[[ EXERCISE DATA open ]]

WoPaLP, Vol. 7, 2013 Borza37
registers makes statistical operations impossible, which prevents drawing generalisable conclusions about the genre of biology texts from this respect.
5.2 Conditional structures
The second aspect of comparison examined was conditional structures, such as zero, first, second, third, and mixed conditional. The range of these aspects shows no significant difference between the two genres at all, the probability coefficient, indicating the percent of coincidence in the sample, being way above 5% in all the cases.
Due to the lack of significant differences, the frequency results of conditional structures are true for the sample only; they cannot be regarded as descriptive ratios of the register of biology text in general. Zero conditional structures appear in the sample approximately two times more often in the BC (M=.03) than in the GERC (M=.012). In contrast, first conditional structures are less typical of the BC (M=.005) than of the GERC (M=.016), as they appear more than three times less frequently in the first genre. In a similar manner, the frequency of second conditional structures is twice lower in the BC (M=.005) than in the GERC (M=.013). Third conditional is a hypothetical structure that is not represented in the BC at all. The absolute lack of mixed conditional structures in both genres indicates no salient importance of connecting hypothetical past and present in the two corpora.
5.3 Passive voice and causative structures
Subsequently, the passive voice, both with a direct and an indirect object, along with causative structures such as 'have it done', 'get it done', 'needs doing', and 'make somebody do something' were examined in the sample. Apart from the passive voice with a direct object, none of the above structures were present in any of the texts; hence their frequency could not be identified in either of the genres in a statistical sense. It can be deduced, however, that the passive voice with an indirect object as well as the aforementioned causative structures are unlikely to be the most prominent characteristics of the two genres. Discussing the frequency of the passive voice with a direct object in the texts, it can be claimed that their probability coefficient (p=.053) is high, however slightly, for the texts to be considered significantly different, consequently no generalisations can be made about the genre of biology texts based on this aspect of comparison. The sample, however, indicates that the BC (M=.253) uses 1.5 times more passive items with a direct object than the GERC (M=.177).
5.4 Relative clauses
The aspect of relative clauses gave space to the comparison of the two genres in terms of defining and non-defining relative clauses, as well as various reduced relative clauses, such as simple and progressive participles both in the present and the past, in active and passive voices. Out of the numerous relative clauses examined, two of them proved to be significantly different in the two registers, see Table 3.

[[ EXERCISE DATA closed ]]

§ **WHAT TO WORK ON**
Only the lines from the one holding "5.4 Relative clauses" to the end of the listing are to be written out, word for word.

§ **TASK OUTPUT**
5.4 Relative clauses
The aspect of relative clauses gave space to the comparison of the two genres in terms of defining and non-defining relative clauses, as well as various reduced relative clauses, such as simple and progressive participles both in the present and the past, in active and passive voices. Out of the numerous relative clauses examined, two of them proved to be significantly different in the two registers, see Table 3.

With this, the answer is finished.